Agora, o meu livro és tu quem o escreve todos os dias. O cenário gira entre casa e hospitais, numa batalha que há-de ser vitória certa contra um virus que talvez não o seja ou uma doença auto-imune que ninguém sabe se será. E tu sorris e brincas.
Contas mais uma linha arterial escavada onde já não há onde picar, relatas, com sacaníssimo prazer, o sangue que espirrou e nos assusta, a nós, aos que só imaginamos a dor. Fazes da viagem de helicóptero para Coimbra um voo panorâmico sobre Manhattan, transformas uma biópsia na fantástica recolha de cinco hamburguinhos de coração. Pões alcunhas aos médicos e, com o teu bom mau feitio, dizes-me muito séria que assim não dá, tás-te a passar, vais asfixiar a gorda da cama do lado que ressona que nem uma baleia. E de repente tens alta, vens para casa e ligas às amigas todas a avisar que já estás boa e elas aparecem contínuamente com as ultimas novidades do Aeroporto ou das broncas que agitam a cidade. É aí que eu me chateio, grito, sou mal educado com as visitas e quero obrigar-te a descansar à força. Porque tenho medo que fiques pior, porque me fazes falta, porque temos muitas viagens por fazer, muito namoro por namorar, muita história por contar e outras tantas para viver.
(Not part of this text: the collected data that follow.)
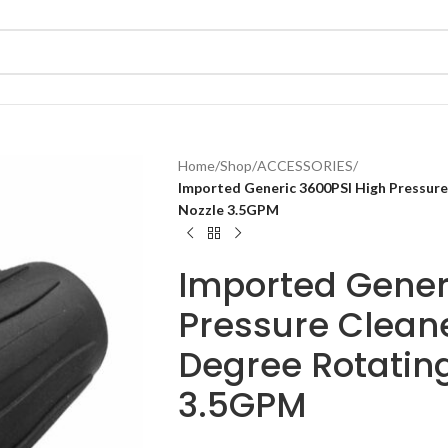
Home
/
Shop
/
ACCESSORIES
/
Imported Generic 3600PSI High Pressure
Nozzle 3.5GPM
Imported Gener
Pressure Clean
Degree Rotating
3.5GPM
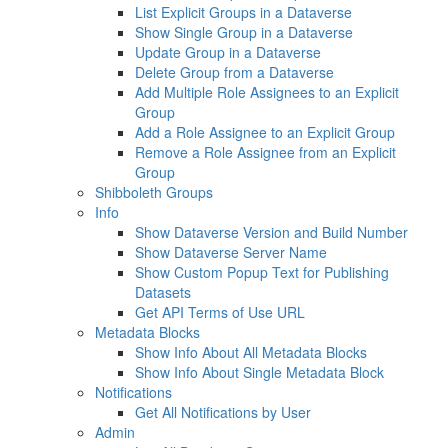
List Explicit Groups in a Dataverse
Show Single Group in a Dataverse
Update Group in a Dataverse
Delete Group from a Dataverse
Add Multiple Role Assignees to an Explicit
Group
Add a Role Assignee to an Explicit Group
Remove a Role Assignee from an Explicit
Group
Shibboleth Groups
Info
Show Dataverse Version and Build Number
Show Dataverse Server Name
Show Custom Popup Text for Publishing
Datasets
Get API Terms of Use URL
Metadata Blocks
Show Info About All Metadata Blocks
Show Info About Single Metadata Block
Notifications
Get All Notifications by User
Admin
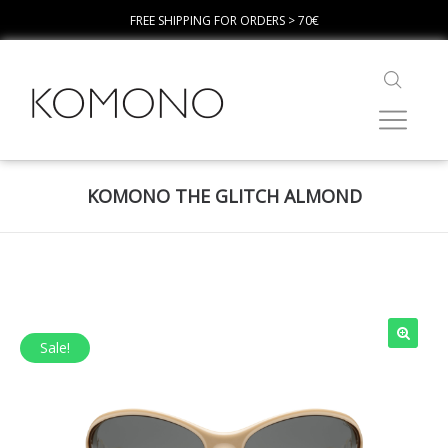
FREE SHIPPING FOR ORDERS > 70€
KOMONO THE GLITCH ALMOND
Sale!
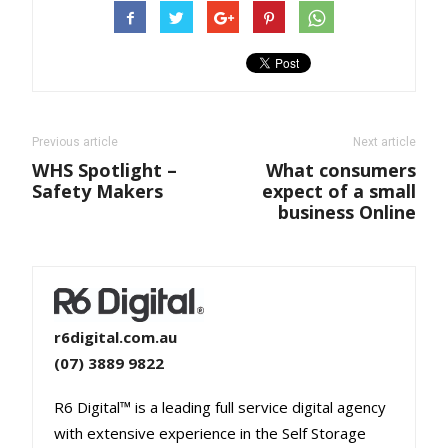
Previous article
Next article
WHS Spotlight –
What consumers
Safety Makers
expect of a small
business Online
r6digital.com.au
(07) 3889 9822
R6 Digital™ is a leading full service digital agency
with extensive experience in the Self Storage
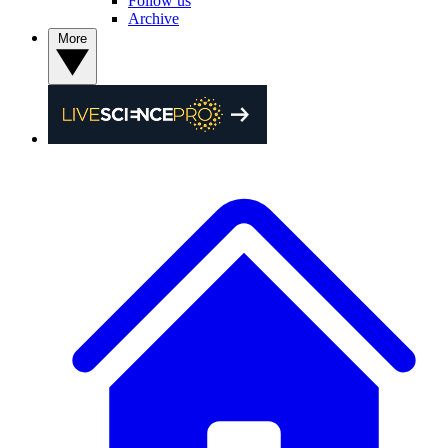
Follow us
Archive
More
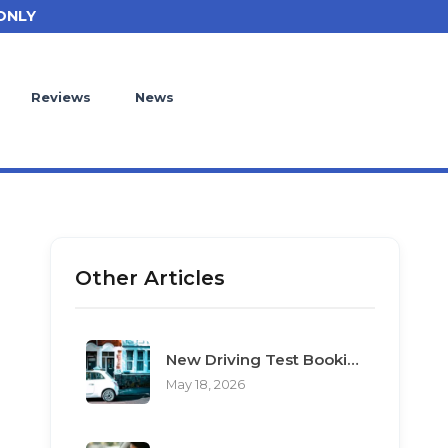
ONLY
Reviews
News
Other Articles
New Driving Test Booking Rules 2026: End of Unofficial Services
May 18, 2026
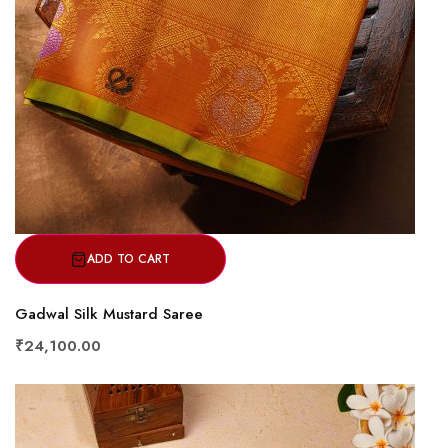
ADD TO CART
Gadwal Silk Mustard Saree
₹24,100.00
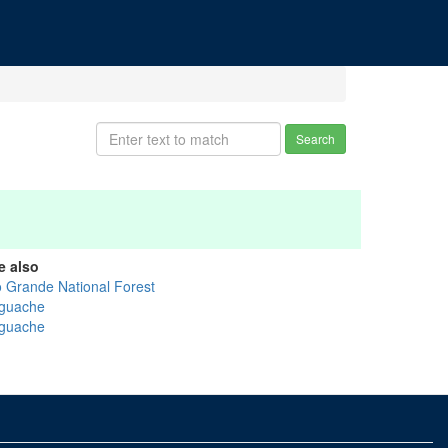
Search
e also
o Grande National Forest
guache
guache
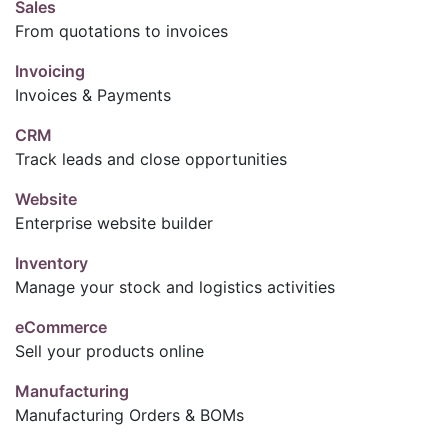
Sales
From quotations to invoices
Invoicing
Invoices & Payments
CRM
Track leads and close opportunities
Website
Enterprise website builder
Inventory
Manage your stock and logistics activities
eCommerce
Sell your products online
Manufacturing
Manufacturing Orders & BOMs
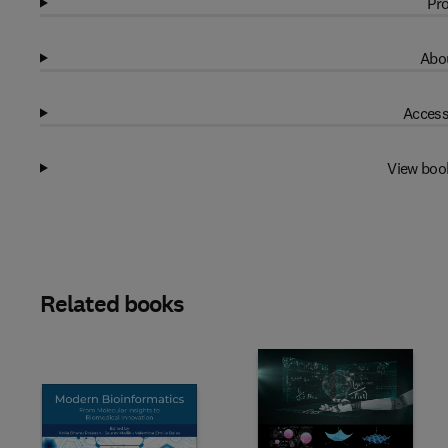
Pro
Abou
Access
View boo
Related books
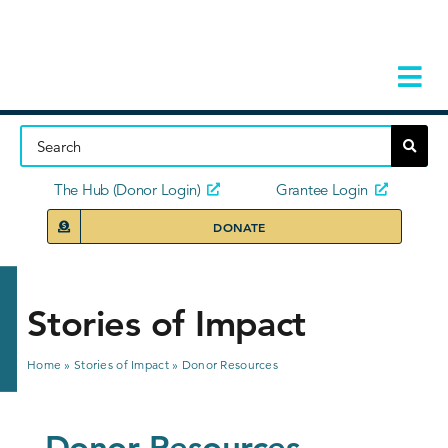
Skip
to
content
Tog
Navi
Home
About
The Hub (Donor Login)
Grantee Login
DONATE
Storie
Our Ini
Stories of Impact
Grant 
Home
»
Stories of Impact
»
Donor Resources
News 
Donor Resources
Donors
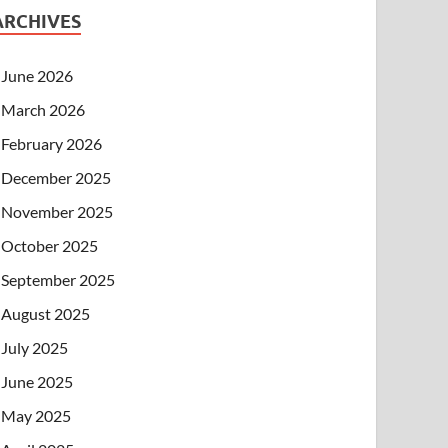
ARCHIVES
June 2026
March 2026
February 2026
December 2025
November 2025
October 2025
September 2025
August 2025
July 2025
June 2025
May 2025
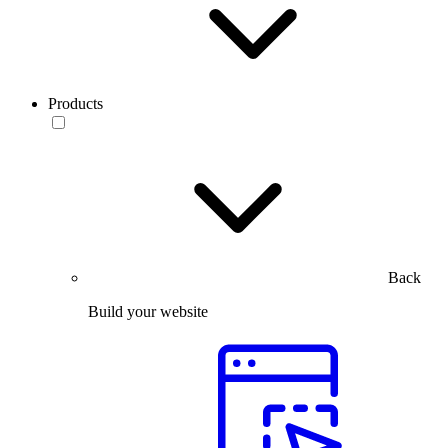
Products
Back
Build your website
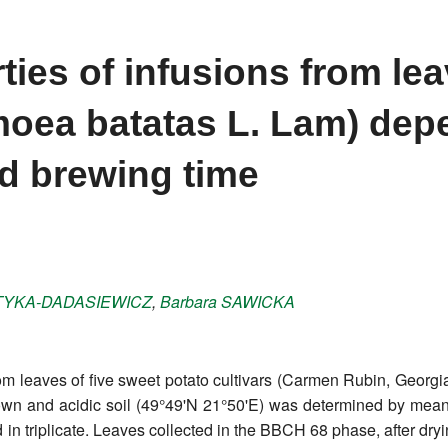
ties of infusions from lea
moea batatas L. Lam) dep
d brewing time
TYKA-DADASIEWICZ
,
Barbara
SAWICKA
from leaves of five sweet potato cultivars (Carmen Rubin, Geo
n brown and acidic soil (49°49'N 21°50'E) was determined by m
in triplicate. Leaves collected in the BBCH 68 phase, after dry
E depois, sem aviso, o teu coração resolve entrar outra vez em greve e a história repete-se. O 112, a Urgência, as agulhas, a cama dos Cuidados Intensivos, desta vez já não há helicóptero, nem choques nem o pânico de te perder, tudo é mais controlado, como para quem já conhece os trilhos entre cada duna no que antes parecia um interminável deserto.
É assim há mais de 6 meses.
Todos os dias, com a tua inesgotável resistência, ensinas-me a atravessar o deserto sabendo, como um tuareg, que do outro lado do mar de areia há sempre um oásis.
E é aí, Lena, que nos vamos sentar à sombra de uma palmeira a rir e a namorar, tu com medo dos escorpiões e eu a adorar o pôr do sol. E a rir, a rir muito.
E então sim, quem sabe, talvez a tua prenda de Natal possa ser o tal livro que me pediste e que, agora, me ditas todos os dias.